Home from Home

Home From Home is an exclusive Costa del Sol story.

 

 

1

The Costa del Sol is a country within a country. Like London or New York it exists alone, a law unto itself. It has its own rules and rhythm and its own way of doing things.

Gayle Beresford arrived, like most people, via Malaga airport. The heat hit Gayle like a hot flush; it left her soaked like a wave had rolled over her.

Gayle was seventy and widowed and the smell of the hall, of Spain, brought back vivid memories of Stan. Five years it had been but it felt like five minutes. Her Stan would have held her hand and guided her out through the crowds but now she felt feint and confused.

Skinny red-faced men raced for the exits and a fag. Suave Spaniards, laminated passes dangling, weaved by. A round-faced woman with a Yorkshire accent and a blue neck-tie asked, “Are you all right, love? You look a bit lost.”

“I shouldn´t,” Gayle replied, laughing. “I live here.”

“Oh, then you won´t be wanting one of these free holidays we´re offering.” The woman looked down at her clipboard.

“Free holidays?

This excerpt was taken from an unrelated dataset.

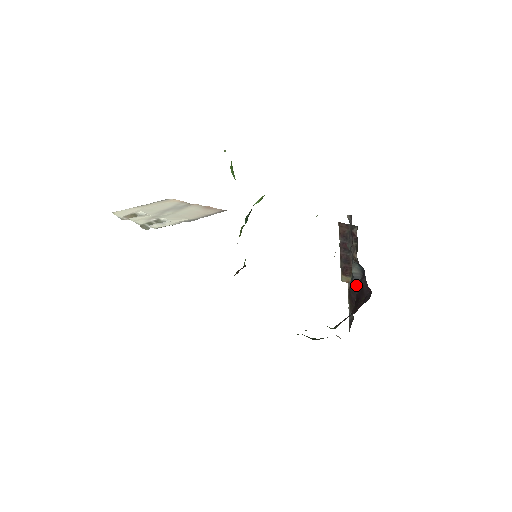
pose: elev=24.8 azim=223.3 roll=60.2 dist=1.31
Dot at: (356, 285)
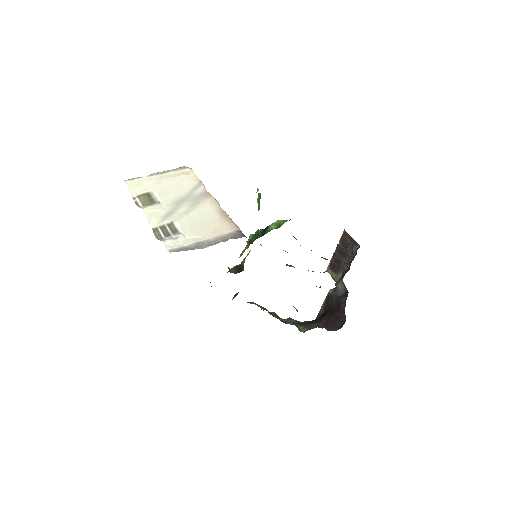
Dot at: (336, 296)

How does that work then, love?”

Standing nearby among the chauffeurs and touts, tall enough to pop his head out of the cloud of sun-cream, booze and perfume, Costa del Sol, half-English, half-Spanish, master of disguise and slave to no-one, watched Gayle toddle out towards the bright sunlight with the wobbling rep beside her.

“You only have to have a quick look around,” the cheerful Yorkshire woman was saying.

“Saved me the cost of a taxi.” Gayle´s glasses were steaming up in the heat.

Costa glanced at the azure mass of ocean on the horizon.

“Gotcha,” he said, whipping out his keys.

 

2

Costa del Sol was sitting on the front trying to finish off a Double Full Monty. It was his second breakfast of the day but necessary, he thought, wiping the egg off his thick moustache. All part of the job.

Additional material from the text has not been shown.